Records:

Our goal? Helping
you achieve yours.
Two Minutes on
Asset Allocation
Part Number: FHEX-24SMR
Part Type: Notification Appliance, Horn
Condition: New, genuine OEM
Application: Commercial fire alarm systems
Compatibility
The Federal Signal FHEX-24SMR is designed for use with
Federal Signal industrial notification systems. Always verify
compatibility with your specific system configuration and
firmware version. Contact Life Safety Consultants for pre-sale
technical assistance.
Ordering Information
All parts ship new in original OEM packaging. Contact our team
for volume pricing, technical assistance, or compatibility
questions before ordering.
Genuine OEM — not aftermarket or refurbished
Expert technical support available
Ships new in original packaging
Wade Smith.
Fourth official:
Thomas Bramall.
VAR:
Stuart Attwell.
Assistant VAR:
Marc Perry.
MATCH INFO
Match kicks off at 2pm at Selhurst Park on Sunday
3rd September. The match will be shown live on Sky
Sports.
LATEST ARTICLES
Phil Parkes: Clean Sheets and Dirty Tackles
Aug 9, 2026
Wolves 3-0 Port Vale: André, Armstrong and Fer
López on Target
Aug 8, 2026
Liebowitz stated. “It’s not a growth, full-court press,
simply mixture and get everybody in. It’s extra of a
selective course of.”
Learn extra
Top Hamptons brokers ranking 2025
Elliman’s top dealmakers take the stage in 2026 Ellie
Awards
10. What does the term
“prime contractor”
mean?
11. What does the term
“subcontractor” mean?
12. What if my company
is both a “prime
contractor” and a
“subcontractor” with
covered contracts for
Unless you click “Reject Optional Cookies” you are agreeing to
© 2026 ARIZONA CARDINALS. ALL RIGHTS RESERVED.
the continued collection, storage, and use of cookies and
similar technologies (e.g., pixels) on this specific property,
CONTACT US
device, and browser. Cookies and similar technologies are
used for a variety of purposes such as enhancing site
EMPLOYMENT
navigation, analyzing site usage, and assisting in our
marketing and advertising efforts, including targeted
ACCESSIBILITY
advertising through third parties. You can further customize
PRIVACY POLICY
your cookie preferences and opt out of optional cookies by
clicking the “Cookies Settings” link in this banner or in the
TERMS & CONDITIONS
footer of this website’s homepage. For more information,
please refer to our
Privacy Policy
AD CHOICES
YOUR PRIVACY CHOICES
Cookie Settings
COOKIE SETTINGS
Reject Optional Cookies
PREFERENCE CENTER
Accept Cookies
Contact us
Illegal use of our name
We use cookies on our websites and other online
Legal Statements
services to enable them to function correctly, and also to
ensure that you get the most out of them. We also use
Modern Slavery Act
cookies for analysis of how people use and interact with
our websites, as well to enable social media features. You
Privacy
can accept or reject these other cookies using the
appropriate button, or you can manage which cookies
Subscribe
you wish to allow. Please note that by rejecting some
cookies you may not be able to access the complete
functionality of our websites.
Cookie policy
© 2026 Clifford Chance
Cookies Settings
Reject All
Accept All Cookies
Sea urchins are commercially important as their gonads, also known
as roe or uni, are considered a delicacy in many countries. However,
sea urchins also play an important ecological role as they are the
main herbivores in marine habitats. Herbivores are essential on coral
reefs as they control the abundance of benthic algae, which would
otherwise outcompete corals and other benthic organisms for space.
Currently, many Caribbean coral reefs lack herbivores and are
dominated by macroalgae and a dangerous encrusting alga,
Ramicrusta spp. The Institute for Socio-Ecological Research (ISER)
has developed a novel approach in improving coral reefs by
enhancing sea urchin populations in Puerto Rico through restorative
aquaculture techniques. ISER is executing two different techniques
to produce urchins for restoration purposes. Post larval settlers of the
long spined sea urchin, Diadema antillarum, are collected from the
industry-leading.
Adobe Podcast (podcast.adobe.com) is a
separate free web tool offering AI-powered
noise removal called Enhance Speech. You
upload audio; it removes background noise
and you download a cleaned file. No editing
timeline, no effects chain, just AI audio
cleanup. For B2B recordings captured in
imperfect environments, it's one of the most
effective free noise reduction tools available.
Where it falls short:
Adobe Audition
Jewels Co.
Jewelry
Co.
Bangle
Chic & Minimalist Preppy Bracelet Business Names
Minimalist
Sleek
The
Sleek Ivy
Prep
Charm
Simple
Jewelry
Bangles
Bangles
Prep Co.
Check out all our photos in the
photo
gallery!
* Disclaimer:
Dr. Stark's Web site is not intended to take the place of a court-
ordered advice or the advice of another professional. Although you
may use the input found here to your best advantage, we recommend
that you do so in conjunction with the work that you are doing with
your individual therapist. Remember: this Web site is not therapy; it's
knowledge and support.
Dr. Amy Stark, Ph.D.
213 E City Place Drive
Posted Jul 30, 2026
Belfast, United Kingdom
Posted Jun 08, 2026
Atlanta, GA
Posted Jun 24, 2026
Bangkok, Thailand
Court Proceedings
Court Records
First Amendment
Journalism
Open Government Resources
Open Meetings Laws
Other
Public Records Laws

Task requirements: Wherever a line in the entries holds "Posted", copy that line.

Exercise solution:
Posted Jul 30, 2026
Posted Jun 08, 2026
Posted Jun 24, 2026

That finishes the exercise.